Due to the insufficiency of supporting documentation and explanations, we were unable to carry out audit procedures to satisfy ourselves as to whether the following income and expenses for the year ended 31 December 2013 and 2012 and the assets and liabilities as at that dates, and the related disclosure notes in relation to these Subsidiaries, as included in the consolidated financial statements of the Group, have been accurately recorded and properly accounted for in the consolidated financial statements:
Year ended 31 December 2013 2012 HK$’000 HK$’000 Income and expenses Revenue 244,565 1,266,214 Cost of goods sold (239,471) (1,216,904) Gross profit 5,094 49,310 Other income 2,184 10,844 Distribution and selling costs (3,046) (3,678) Administrative expenses (16,183) (21,249) Impairment loss on trade receivables (592,449) (17,255) Finance costs (10,230) (14,989) Gain recognised on deemed disposal of interest in a subsidiary – 37,169 (Loss)/profit before tax (614,630) 40,152 Income tax (12) (2,933) (614,642) 37,219 As at 31 December 2013 2012 HK$’000 HK$’000 Assets and liabilities Deferred tax assets – 130 Inventories – 8,928 Trade and other receivables, deposits and prepayments 7 560,358 Cash balances 323 323 Trade and other payables (83,022) (61,800) Tax payables (1,575) (1,577) (84,267) 506,362
We were also unable to obtain sufficient reliable evidence to satisfy ourselves as to whether the Group has any significant contingent liabilities and commitments as at 31 December 2013 and 2012 in respect of these Subsidiaries that need to be adjusted for or disclosed in the consolidated financial statements.

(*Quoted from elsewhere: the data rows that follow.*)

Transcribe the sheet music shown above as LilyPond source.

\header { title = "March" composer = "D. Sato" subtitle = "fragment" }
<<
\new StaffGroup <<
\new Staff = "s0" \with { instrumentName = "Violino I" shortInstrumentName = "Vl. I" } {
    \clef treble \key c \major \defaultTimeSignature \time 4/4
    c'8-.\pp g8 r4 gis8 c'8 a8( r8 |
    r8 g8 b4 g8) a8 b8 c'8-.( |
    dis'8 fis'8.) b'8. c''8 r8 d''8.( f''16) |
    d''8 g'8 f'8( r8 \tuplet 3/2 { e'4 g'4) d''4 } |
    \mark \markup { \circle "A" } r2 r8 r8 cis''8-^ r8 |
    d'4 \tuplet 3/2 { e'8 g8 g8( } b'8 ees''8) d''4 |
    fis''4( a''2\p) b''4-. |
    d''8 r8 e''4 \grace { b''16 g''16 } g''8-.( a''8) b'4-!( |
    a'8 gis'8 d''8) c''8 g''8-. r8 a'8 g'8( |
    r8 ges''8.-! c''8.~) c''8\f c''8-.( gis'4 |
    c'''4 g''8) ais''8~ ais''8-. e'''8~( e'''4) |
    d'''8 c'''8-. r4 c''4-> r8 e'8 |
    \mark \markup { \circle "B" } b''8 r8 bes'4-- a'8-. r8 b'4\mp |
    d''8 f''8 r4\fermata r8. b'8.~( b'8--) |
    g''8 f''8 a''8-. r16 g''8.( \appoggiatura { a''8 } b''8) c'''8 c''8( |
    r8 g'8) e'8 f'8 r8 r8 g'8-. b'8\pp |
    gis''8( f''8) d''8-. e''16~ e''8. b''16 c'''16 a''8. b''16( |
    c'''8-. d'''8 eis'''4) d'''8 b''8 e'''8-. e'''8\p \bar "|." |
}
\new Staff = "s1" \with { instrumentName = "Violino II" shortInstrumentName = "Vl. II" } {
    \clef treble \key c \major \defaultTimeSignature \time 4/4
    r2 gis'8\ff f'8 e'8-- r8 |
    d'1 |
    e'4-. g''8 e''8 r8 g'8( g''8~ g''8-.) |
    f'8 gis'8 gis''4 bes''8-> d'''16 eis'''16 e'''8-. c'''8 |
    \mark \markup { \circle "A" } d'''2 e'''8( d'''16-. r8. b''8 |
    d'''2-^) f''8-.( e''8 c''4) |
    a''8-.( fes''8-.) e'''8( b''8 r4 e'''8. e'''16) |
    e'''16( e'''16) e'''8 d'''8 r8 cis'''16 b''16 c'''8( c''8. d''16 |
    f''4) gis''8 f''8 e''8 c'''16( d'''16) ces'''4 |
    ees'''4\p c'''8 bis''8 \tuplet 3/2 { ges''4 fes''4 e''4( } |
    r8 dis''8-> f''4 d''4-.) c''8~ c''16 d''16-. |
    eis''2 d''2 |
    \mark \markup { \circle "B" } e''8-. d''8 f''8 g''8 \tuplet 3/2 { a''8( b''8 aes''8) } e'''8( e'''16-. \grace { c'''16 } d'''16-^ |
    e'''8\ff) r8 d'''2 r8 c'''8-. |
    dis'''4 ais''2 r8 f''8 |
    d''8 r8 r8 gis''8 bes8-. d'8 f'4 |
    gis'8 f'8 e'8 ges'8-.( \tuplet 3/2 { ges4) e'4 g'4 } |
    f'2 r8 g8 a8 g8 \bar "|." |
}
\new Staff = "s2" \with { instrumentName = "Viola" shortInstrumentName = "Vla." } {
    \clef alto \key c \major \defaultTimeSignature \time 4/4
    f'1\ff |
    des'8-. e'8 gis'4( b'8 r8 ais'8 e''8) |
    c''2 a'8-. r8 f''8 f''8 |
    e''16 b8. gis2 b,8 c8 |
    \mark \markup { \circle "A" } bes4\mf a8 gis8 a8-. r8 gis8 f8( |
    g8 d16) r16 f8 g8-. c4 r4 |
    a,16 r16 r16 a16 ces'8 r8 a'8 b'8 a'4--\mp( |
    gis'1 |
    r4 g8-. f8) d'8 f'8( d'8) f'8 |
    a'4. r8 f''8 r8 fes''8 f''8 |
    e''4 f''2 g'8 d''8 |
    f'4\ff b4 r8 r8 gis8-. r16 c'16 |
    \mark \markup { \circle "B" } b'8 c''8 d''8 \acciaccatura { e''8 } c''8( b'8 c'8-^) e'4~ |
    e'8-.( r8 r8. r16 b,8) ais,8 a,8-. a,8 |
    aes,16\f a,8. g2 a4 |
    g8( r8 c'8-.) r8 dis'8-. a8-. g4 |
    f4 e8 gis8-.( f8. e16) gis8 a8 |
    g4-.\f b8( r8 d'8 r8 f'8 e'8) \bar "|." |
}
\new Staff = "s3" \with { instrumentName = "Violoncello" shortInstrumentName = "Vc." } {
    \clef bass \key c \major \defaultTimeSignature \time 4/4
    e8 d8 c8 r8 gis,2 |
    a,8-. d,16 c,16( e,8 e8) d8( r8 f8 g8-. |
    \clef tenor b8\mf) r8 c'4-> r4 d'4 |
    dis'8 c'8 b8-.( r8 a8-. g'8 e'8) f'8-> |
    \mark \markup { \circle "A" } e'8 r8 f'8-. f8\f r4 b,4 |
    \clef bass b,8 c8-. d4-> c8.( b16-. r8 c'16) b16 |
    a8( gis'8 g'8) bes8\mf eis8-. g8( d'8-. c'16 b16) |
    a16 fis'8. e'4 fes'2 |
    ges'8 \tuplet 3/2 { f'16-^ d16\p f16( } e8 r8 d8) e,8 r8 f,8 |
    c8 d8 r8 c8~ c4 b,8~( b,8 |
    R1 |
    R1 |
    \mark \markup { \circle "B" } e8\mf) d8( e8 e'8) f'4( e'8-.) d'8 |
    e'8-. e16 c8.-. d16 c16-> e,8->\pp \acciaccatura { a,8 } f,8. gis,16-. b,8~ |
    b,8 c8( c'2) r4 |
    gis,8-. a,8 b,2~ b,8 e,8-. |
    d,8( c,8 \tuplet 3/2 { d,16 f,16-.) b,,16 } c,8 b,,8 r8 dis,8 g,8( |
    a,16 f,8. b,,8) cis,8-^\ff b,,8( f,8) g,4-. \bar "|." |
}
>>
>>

Any adjustments that are found necessary in relation to matters as described in points 1 and 2 above might have a significant consequential effect on the Group’s results and cash flows for the two years ended 31 December 2013 and 2012 and the financial positions of the Group as at 31 December 2013 and 2012, and the related disclosures thereof in the consolidated financial statements.

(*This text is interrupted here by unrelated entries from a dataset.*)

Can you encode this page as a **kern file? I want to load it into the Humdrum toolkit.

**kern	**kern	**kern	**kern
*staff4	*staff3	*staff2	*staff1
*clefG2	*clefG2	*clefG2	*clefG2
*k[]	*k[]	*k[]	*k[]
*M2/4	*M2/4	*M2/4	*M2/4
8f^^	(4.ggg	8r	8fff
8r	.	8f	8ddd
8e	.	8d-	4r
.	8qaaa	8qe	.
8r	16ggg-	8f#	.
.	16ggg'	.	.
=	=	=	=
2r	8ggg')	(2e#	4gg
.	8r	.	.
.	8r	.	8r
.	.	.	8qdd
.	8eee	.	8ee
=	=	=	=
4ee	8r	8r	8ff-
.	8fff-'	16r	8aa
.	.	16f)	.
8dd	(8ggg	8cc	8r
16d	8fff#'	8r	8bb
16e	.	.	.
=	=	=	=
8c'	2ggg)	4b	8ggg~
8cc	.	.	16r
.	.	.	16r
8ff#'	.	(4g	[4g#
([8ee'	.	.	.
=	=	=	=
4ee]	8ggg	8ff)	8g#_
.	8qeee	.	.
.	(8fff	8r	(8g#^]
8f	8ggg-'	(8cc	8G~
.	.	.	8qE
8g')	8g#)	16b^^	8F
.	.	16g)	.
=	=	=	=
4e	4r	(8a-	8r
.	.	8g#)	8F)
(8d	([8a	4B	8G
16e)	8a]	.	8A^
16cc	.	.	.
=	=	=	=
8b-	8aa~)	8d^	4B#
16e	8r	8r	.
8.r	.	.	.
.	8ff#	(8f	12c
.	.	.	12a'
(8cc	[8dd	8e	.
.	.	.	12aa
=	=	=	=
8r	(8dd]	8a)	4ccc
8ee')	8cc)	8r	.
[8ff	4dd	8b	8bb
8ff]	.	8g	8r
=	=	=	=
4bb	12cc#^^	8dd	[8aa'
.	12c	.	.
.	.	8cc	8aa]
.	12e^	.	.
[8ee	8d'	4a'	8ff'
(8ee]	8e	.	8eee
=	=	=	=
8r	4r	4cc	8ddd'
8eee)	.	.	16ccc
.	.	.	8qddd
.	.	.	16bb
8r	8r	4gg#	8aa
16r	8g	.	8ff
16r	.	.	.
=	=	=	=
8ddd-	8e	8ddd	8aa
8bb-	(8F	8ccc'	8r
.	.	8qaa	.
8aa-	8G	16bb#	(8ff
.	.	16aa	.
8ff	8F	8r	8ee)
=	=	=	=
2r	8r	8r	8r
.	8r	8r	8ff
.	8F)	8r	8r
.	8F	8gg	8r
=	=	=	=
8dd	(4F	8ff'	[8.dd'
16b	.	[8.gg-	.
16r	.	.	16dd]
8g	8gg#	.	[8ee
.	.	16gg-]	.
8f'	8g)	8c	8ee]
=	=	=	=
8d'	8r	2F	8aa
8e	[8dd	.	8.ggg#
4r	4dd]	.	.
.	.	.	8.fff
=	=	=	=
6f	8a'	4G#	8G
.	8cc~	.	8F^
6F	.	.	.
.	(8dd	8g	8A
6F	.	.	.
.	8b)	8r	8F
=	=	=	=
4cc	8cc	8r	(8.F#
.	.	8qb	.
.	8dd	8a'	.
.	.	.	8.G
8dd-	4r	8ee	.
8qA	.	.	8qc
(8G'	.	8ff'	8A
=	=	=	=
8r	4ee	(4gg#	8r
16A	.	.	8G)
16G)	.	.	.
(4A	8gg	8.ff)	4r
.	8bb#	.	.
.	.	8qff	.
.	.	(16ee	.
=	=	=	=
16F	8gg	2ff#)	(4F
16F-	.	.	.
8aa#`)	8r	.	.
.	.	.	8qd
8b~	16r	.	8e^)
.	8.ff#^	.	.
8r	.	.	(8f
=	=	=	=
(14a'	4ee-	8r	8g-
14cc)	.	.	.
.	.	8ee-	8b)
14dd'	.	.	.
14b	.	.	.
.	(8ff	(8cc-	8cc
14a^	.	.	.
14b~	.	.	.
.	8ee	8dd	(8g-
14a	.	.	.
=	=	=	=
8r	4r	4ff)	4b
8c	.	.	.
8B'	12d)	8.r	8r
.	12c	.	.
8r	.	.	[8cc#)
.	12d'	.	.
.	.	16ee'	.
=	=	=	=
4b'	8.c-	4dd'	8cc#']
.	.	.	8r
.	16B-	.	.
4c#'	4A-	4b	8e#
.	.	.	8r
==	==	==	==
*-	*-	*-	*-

MATERIAL UNCERTAINTY RELATING TO THE GOING CONCERN BASIS
In forming our opinion, we have considered the adequacy of the disclosures made in note 2 to the consolidated financial statements which explains that the Investor has decided to pursue a restructuring of the Company.
The consolidated financial statements have been prepared on a going concern basis on the assumption that the proposed restructuring of the Company will be successfully completed and that, following the restructuring, the Group will continue to meet in full its financial obligations as they fall due in the foreseeable future. The consolidated financial statements do not include any adjustments that would result from a failure to complete the restructuring. We consider that the disclosures are adequate. However, in view of the extent of the material uncertainty relating to the completion of the restructuring, we disclaim our opinion in respect of the material uncertainty relating to the going concern basis.
DISCLAIMER OF OPINION
Because of the significance of the matters as described in the basis for disclaimer of opinion paragraphs, we have not been able to obtain sufficient appropriate audit evidence to provide a basis for an audit opinion. Accordingly, we do not express an opinion on the consolidated financial statements. In all other respects, in our opinion, the consolidated financial statements have been properly prepared in accordance with the disclosure requirements of Hong Kong Companies Ordinance.